§ **選錄文段**:
● ● ● ●

最初,歌德學院主要在西歐,鄰居國家,因為他們受納粹帶來的災難是最厲害最直接的。在東歐當然沒法創立,蘇聯不允許。在社會主義國家創立的第一個歌德學院是在羅馬尼亞,倒不是他們覺得歌德學院有多好,而是因為它當時正在跟老蘇鬧。然後慢慢擴大到美國,美國是德國重要的合作夥伴、老哥,在美國創立好多,可能有十幾個。
從1970年代到1980年代,所有的歐洲人就明白了現在的德國已經不是納粹時候的德國了,是一個開放、民主、平常的德國。於是我們就把西歐一些比較小的歌德學院關掉了,同時,在亞洲、拉美、非洲創立新的學院。比如,1960年代創立了日本大阪歌德學院。
南方周末:歌德學院的選址原則是什麼?
阿克曼:在有的地方,歌德學院的象徵意義很明顯,比如在阿富汗戰爭之後,就創立了一個歌德學院。但也有一些歌德學院的建立帶有一定的偶然性。兩國領導人會談了,提到加強交流,歌德學院就作為送給彼此的一個禮物。
南方周末:2004年,歌德學院在平壤建立了一家分院,這是西方在朝鮮建立的第一個文化中心。做成這件事有多難?歌德學院是怎麼做到的?
阿克曼:不是分院,是一個材料中心。沒有擔當起語言教學、文化交流的任務。去這個資料室的人要寫申請,這個資料室的資料也要接受平壤的審查,這是毫無疑問的。
怎麼說呢,在16年的時間裡,北京分院也是中國惟一的一個「西方文化機構」,「法國文化中心」是2004年才成立的。中國從原則上不允許搞一個西方文化機構,北京分院等於是鄧小平送給科爾的一個禮物。1984年科爾訪問中國,在私下場合,向鄧小平提出想在中國開設歌德學院。當時,中國正在和歐洲建立緊密的外交關係,鄧小平同意了。外交部派小組來跟歌德學院談辦學細節的時候,才發現歌德學院竟然是德國政府官方的文化交流機構。當時的中國文化國際政策比較保守,文化部和外交部都不想挑這個頭,推給教育部,幾年之內沒有進展。後來,科爾又來中國,看到鄧小平的時候說,歌德學院北京分院還沒有成立,鄧小平說:「看看我們的官僚主義多麼厲害!」因為這句「最高指示」,1988年,北京分院才正式成立。對我們來說,這是一個特別大的意外,也可以說是突破。

● ● ● ●

§ **所收材料**:
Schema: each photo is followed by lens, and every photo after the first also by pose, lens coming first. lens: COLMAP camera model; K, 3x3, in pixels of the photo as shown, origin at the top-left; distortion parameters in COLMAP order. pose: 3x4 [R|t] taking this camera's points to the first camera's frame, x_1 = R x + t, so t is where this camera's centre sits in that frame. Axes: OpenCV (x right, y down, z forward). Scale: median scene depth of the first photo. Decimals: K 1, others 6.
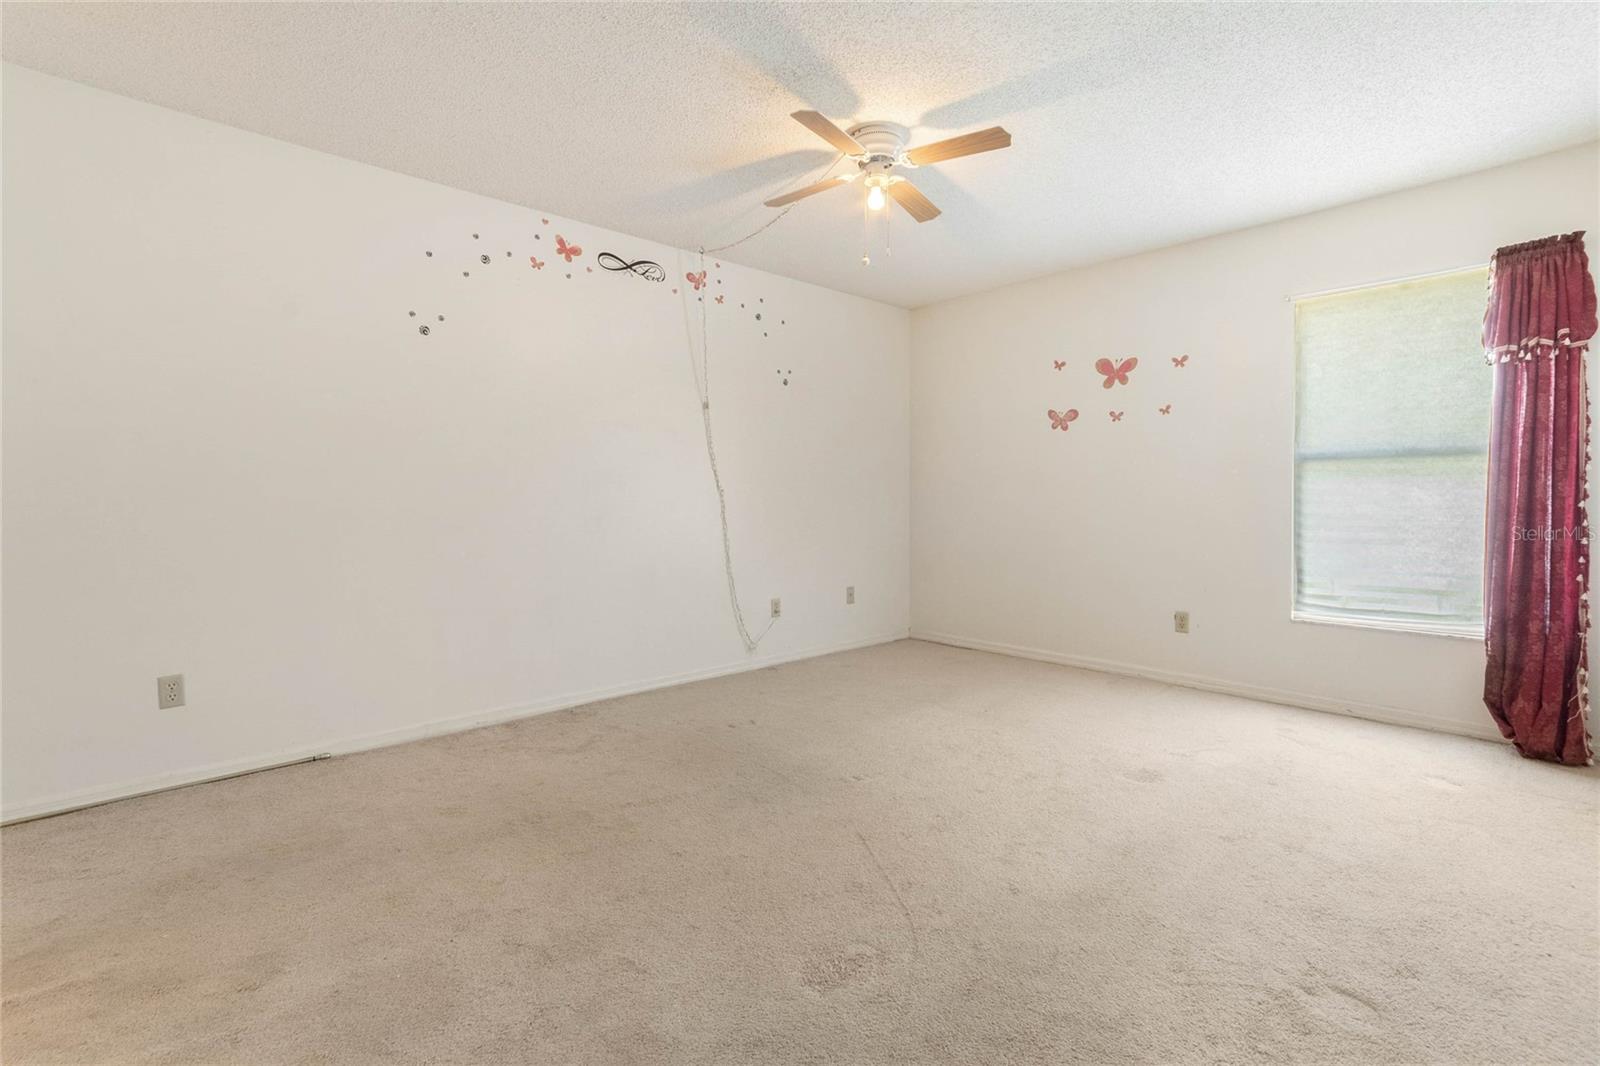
lens RADIAL K [[741.5, 0, 800.0], [0, 741.5, 533.0], [0, 0, 1]] dist [0.000476, 0.000192]
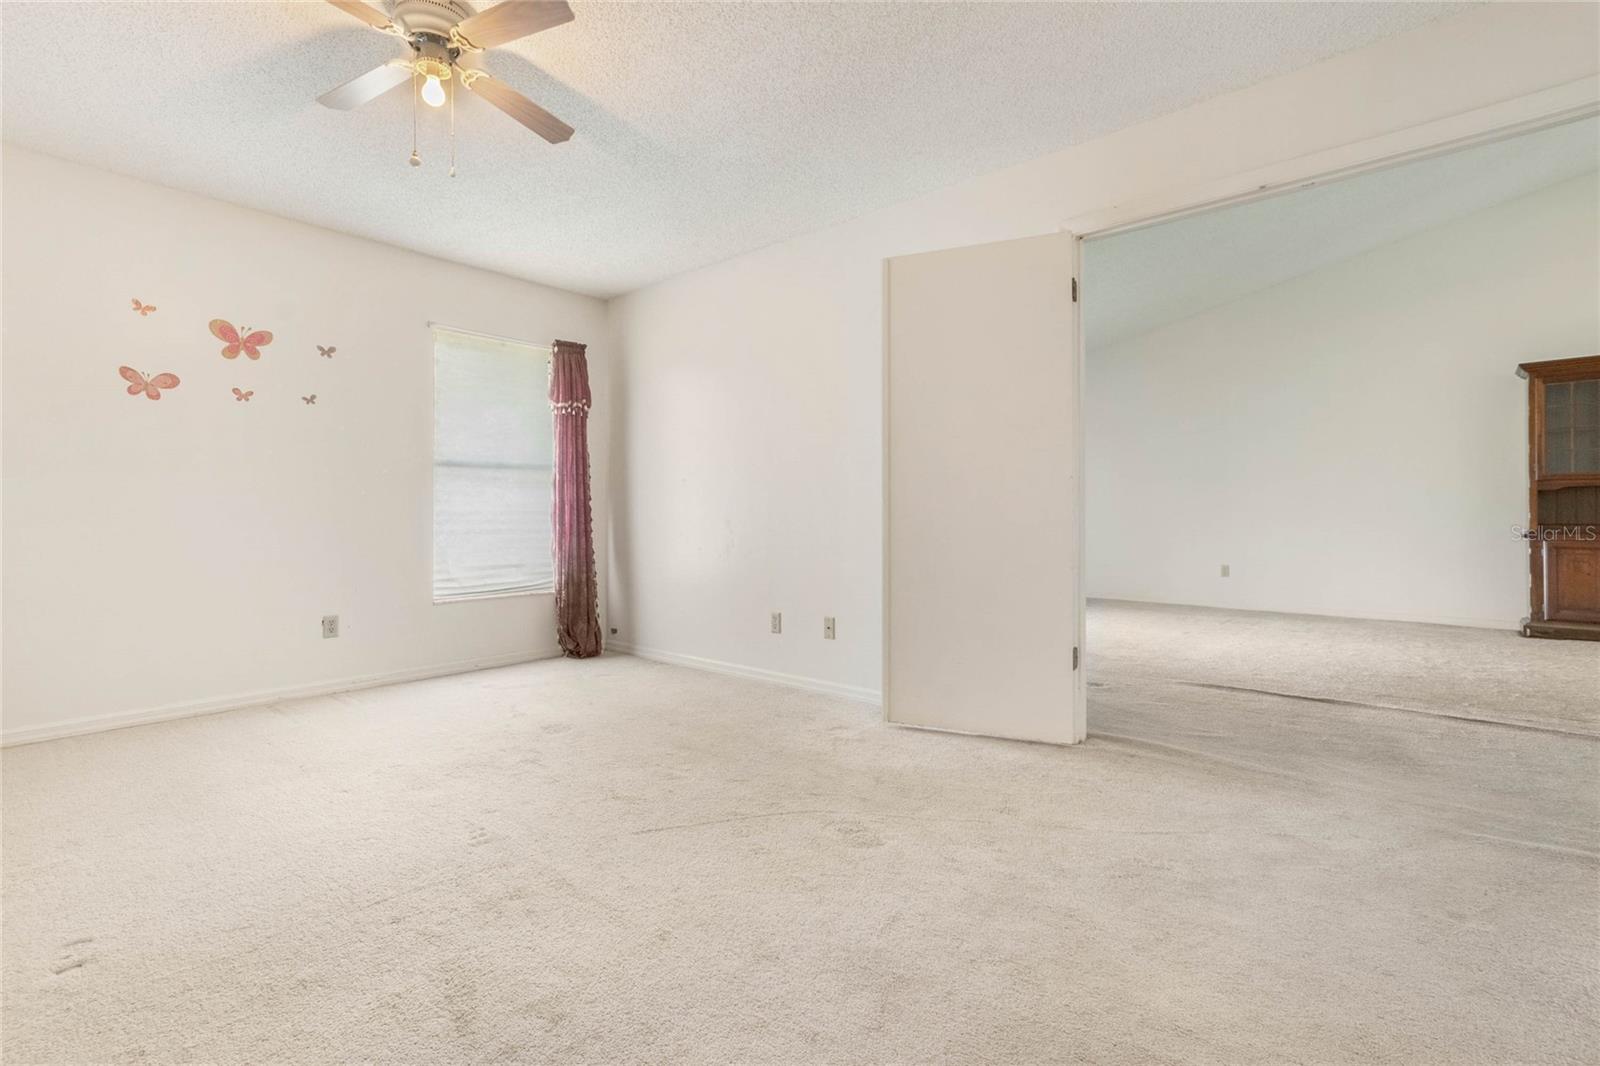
lens RADIAL K [[741.5, 0, 800.0], [0, 741.5, 533.0], [0, 0, 1]] dist [0.000476, 0.000192]
pose [[-0.132313, -0.023676, 0.990925, -0.507397], [0.047096, 0.998435, 0.030144, 0.000623], [-0.990089, 0.050657, -0.130991, 0.529130]]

● ● ● ●

§ **必做任務**:
A - 將歌德學院選錄文段中以「阿克曼:在有的地方,歌德學院」開頭、以「平壤的審查,這是毫無疑問的。」結尾的部分逐字抄寫出來。
B - 根據歌德學院選錄文段回答下列問題:
(i) 在社會主義國家創立的第一個歌德學院位於哪個國家?
(ii) 科爾於哪一年訪問中國?
(iii) 歌德學院北京分院於哪一年正式成立?

§ **練習解答**:
A -
阿克曼:在有的地方,歌德學院的象徵意義很明顯,比如在阿富汗戰爭之後,就創立了一個歌德學院。但也有一些歌德學院的建立帶有一定的偶然性。兩國領導人會談了,提到加強交流,歌德學院就作為送給彼此的一個禮物。
南方周末:2004年,歌德學院在平壤建立了一家分院,這是西方在朝鮮建立的第一個文化中心。做成這件事有多難?歌德學院是怎麼做到的?
阿克曼:不是分院,是一個材料中心。沒有擔當起語言教學、文化交流的任務。去這個資料室的人要寫申請,這個資料室的資料也要接受平壤的審查,這是毫無疑問的。

B -
(i) 羅馬尼亞
(ii) 1984年
(iii) 1988年